The revocation of Irish citizenship is a rare occurrence.

Should it occur to Ali Charaf Damache, he will be just the sixth person it has ever happened to. According to the Department of Justice, there have been five revocations in the past. All of these have been since 2015.

In each of these cases, certificates of naturalisation were revoked under Section 19 (1)(a) of the Irish Nationality and Citizenship Act 1956. This allows the Justice Minister to revoke a certificate if he is satisfied it was procured by fraud, misrepresentation or concealment of material facts or circumstances.

Section 19 (1)(b) of the act is being cited in Damache's case. This allows for a certificate to be revoked where the person is shown to have failed in his duty of loyalty and fidelity to the State. It is argued he failed in his duty by committing a terrorist offence.

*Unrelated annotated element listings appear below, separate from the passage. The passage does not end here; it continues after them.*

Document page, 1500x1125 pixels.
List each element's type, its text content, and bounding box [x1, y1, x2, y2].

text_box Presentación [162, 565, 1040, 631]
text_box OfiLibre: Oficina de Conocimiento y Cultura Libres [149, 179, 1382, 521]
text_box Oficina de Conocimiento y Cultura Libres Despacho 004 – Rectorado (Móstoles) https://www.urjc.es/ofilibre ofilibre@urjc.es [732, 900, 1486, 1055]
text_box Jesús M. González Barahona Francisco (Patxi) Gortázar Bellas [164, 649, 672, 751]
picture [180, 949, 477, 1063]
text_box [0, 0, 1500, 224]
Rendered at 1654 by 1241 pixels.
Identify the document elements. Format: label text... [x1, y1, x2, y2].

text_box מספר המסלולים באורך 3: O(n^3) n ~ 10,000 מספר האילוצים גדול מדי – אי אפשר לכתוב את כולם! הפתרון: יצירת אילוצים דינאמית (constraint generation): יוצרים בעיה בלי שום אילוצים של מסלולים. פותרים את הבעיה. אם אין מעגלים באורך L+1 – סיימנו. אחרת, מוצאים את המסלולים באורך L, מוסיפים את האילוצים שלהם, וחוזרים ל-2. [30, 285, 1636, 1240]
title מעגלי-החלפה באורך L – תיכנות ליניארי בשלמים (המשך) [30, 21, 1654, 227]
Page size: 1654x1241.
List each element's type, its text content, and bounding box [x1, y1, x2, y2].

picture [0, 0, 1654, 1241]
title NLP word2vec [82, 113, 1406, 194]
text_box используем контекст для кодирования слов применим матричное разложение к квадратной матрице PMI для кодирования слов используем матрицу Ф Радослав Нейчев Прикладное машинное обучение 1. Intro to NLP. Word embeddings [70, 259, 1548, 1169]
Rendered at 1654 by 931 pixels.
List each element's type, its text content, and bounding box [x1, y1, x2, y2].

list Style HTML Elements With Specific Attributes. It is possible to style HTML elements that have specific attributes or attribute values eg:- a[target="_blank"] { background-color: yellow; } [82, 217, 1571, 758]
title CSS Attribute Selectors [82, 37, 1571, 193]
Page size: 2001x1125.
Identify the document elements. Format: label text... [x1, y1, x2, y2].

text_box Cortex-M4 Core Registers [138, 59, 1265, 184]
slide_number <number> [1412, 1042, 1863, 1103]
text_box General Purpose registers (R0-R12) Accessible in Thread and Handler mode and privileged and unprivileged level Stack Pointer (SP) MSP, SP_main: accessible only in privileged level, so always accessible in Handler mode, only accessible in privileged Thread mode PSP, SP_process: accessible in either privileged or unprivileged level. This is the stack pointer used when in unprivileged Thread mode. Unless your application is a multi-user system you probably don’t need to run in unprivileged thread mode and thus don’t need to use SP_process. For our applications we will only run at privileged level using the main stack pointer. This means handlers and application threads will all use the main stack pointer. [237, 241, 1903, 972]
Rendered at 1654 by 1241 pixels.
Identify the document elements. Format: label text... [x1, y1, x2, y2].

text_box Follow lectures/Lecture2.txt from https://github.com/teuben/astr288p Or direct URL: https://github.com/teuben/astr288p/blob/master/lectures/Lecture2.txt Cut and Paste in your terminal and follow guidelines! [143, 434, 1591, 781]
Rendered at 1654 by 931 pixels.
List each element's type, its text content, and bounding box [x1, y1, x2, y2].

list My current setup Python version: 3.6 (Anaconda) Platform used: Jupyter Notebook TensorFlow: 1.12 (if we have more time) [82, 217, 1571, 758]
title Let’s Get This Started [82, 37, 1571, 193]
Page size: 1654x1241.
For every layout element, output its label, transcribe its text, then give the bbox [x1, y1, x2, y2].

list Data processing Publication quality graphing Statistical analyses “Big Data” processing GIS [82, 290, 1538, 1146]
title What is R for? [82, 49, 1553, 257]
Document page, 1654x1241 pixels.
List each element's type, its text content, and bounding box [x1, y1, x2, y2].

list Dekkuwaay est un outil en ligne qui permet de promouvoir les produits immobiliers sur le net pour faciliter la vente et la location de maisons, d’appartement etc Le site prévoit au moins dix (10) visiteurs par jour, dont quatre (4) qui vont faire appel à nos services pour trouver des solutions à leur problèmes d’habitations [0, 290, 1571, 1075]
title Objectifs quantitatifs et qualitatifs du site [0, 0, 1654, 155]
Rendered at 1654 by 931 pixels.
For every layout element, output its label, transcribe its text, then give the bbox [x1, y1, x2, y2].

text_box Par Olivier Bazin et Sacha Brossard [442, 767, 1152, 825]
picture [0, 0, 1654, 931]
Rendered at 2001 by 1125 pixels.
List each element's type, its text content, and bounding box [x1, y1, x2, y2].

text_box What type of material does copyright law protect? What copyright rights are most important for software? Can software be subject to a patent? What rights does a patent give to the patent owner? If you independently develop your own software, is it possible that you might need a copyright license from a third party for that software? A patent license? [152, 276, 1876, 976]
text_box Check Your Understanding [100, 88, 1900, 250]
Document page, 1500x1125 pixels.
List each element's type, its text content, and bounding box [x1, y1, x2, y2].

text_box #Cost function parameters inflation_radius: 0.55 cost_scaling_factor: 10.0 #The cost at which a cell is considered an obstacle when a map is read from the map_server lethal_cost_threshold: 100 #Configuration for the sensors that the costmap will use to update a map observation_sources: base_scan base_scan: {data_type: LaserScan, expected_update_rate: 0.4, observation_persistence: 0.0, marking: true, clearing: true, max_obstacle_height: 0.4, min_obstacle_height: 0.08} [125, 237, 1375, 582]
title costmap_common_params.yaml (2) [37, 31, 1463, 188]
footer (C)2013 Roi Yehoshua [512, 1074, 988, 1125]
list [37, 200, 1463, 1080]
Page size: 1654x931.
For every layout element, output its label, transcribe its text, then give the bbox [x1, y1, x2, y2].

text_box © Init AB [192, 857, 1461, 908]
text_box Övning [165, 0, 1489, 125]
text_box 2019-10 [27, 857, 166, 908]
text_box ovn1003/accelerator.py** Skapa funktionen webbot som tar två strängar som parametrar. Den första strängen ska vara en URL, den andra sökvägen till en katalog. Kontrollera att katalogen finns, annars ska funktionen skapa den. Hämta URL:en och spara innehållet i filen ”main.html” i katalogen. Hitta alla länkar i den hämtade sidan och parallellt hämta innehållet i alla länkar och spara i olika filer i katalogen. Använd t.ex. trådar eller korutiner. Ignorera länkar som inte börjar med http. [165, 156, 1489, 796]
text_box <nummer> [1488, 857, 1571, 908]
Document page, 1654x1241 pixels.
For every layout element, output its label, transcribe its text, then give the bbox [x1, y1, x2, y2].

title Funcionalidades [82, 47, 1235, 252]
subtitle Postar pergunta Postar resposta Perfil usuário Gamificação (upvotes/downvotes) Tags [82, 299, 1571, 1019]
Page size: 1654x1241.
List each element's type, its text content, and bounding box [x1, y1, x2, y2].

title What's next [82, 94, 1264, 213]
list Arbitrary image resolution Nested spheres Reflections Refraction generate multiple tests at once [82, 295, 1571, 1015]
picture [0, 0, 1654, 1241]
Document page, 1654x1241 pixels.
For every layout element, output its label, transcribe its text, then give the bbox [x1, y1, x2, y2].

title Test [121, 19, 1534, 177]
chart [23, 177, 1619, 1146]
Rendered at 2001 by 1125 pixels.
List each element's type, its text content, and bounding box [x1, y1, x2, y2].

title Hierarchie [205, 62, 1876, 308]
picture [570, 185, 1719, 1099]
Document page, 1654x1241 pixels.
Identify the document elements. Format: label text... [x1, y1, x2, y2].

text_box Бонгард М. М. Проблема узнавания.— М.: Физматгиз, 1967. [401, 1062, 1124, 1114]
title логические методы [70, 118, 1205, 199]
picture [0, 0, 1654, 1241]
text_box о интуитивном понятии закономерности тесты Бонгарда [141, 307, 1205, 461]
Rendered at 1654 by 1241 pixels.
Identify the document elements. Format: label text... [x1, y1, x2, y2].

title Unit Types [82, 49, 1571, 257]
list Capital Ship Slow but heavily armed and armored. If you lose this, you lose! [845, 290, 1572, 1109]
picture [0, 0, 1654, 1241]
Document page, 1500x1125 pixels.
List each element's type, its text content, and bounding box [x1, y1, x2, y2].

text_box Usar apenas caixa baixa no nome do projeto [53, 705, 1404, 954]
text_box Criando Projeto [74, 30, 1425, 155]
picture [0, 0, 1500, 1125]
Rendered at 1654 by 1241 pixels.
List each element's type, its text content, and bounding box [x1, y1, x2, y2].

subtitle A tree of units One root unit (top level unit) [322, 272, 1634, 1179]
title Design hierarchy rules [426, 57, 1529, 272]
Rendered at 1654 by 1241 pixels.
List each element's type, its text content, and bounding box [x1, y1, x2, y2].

The issue has come to the fore in recent weeks following calls for Belarusian-born suspected Isis terrorist Alexandr Bekmirzaev to be stripped of his Irish citizenship since his capture in Syria.

Other sections of the act allow for the revoking of citizenship where the person is at war with Ireland or has by any voluntary act, other than marriage or civil partnership, acquired another citizenship.

Where the person involved disagrees with the decision, the law allows for the issue to be referred to a committee of inquiry for a recommendation.